Pada titik inilah kita menemukan antitesis dari semangat kurban, yaitu fanatisme. Dalam terminologi Arab, fanatisme dikenal sebagai ta’aṣṣub, yang secara linguistik menyiratkan dukungan buta terhadap suatu kelompok atau gagasan, tanpa memedulikan benar atau salah. Ia seringkali beriringan dengan ghuluw, yakni melampaui batas-batas yang ditetapkan agama. Sikap ini lahir dari ego yang membengkak, arogansi intelektual, dan klaim kebenaran yang eksklusif—sifat-sifat yang justru ingin “disembelih” melalui ibadah kurban. Islam secara tegas mengutuk ekstremisme dan menyerukan jalan tengah atau moderasi (wasaṭiyyah), yang dicirikan oleh keseimbangan (tawāzun), toleransi (tasāmuḥ), dan keadilan (i‘tidāl). Fanatisme, dengan demikian, adalah sebuah penyimpangan yang merusak tatanan sosial, menimbulkan perpecahan (tafarruq), dan pada hakikatnya merupakan sebentuk kezaliman (ẓulm).

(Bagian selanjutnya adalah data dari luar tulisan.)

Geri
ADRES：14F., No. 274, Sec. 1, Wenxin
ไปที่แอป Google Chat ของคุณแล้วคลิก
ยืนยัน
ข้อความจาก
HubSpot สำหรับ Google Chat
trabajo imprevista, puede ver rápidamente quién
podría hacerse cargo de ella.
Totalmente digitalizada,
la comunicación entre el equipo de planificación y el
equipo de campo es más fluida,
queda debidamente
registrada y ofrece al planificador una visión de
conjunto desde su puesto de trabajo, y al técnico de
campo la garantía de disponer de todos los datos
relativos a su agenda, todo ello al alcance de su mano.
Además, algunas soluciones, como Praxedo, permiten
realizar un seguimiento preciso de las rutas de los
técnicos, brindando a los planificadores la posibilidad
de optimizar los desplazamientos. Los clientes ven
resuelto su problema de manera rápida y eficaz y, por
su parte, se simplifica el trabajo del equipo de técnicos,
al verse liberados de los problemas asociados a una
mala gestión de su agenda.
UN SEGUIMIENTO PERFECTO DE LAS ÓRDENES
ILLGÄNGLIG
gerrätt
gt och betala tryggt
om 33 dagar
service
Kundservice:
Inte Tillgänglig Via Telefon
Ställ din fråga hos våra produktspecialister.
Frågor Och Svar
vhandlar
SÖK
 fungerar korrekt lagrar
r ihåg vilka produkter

Sejarah kenabian memberikan konteks hidup bagaimana semangat kurban diterjemahkan menjadi aksi nyata. Kisah Nabi Ibrahim a.s. adalah arketipe universal tentang penyerahan total, namun dalam kehidupan Nabi Muhammad saw., kita menemukan implementasi sosio-politisnya.

Momen paling ikonik adalah saat Haji Wada’ (Haji Perpisahan). Setelah menyembelih hewan kurbannya, Rasulullah saw. menyampaikan khotbahnya yang monumental. Di hadapan lautan manusia, beliau tidak hanya berbicara tentang ritual, tetapi meletakkan fondasi peradaban: kesucian darah dan harta, kesetaraan antar manusia, dan peringatan keras agar tidak kembali kepada “kekafiran setelahku, di mana sebagian kalian memenggal leher sebagian yang lain.” Ini adalah sebuah pesan yang dahsyat: ritual penyembelihan hewan harus segera ditindaklanjuti dengan komitmen untuk menghentikan “penyembelihan” antar sesama manusia. Semangat kurban secara langsung diikat dengan larangan atas kekerasan dan perpecahan—antitesis dari fanatisme.

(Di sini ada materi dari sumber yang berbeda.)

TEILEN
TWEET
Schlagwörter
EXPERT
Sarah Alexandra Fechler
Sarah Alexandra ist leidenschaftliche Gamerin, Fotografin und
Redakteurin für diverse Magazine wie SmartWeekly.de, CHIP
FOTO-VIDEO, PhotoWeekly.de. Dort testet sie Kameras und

Sebelum itu, dalam Perjanjian Hudaibiyah, kita menyaksikan “penyembelihan ego” dalam skala kolektif. Rasulullah saw. menerima syarat-syarat yang secara lahiriah tampak merugikan kaum Muslimin demi tujuan yang lebih besar: perdamaian dan terbukanya jalan dakwah. Beliau “menyembelih” kebanggaan dan sentimen komunal para sahabat yang membara demi sebuah kemenangan yang nyata. Inilah puncak pemahaman kurban: pengorbanan kepentingan parsial demi kemaslahatan universal, sebuah tindakan yang mustahil dilakukan oleh seorang fanatik.

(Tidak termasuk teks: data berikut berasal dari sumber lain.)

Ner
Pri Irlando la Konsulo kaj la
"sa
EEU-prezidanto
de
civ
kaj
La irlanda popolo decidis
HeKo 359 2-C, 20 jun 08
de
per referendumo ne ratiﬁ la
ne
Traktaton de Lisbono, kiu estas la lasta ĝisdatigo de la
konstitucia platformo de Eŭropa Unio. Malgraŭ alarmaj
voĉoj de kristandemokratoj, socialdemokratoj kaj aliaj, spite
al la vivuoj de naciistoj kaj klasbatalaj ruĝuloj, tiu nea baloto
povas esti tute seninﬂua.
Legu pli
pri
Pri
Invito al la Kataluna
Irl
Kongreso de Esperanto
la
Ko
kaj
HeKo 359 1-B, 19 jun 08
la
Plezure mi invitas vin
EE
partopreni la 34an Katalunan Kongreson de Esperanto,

Pada akhirnya, ketiga perspektif ini bertemu pada satu titik: mandat kekhalifahan. Konsep Khalīfah fil Ardh menuntut manusia untuk menjadi agen aktif pemakmuran, penegak keadilan, dan penjaga keseimbangan. Mandat agung ini mustahil diemban oleh jiwa yang terbelenggu ego dan masyarakat yang terkoyak oleh fanatisme.

Kurban, dengan demikian, berfungsi sebagai katalis spiritual dan sosial tahunan. Secara spiritual, ia adalah latihan untuk menundukkan ego, menumbuhkan kerendahan hati (tawāḍu’), dan menginternalisasi semangat pengorbanan—vaksin paling mujarab melawan virus arogansi fanatik. Secara sosial, ia adalah mekanisme untuk merajut kembali tenun masyarakat, memastikan tidak ada yang tertinggal, dan mengubah teologi menjadi aksi sosial yang nyata, sebagaimana terus digaungkan oleh para pemikir seperti M. Quraish Shihab serta dipraktikkan dalam skala besar oleh institusi seperti NU dan Muhammadiyah. Kurban adalah sebuah ritual perekat sosial yang luar biasa. Mengacu pada gagasan Émile Durkheim tentang collective effervescence, ritual kurban yang dilakukan serentak oleh jutaan Muslim di seluruh dunia menciptakan kesadaran kolektif dan memperkuat ikatan komunal (ukhuwwah).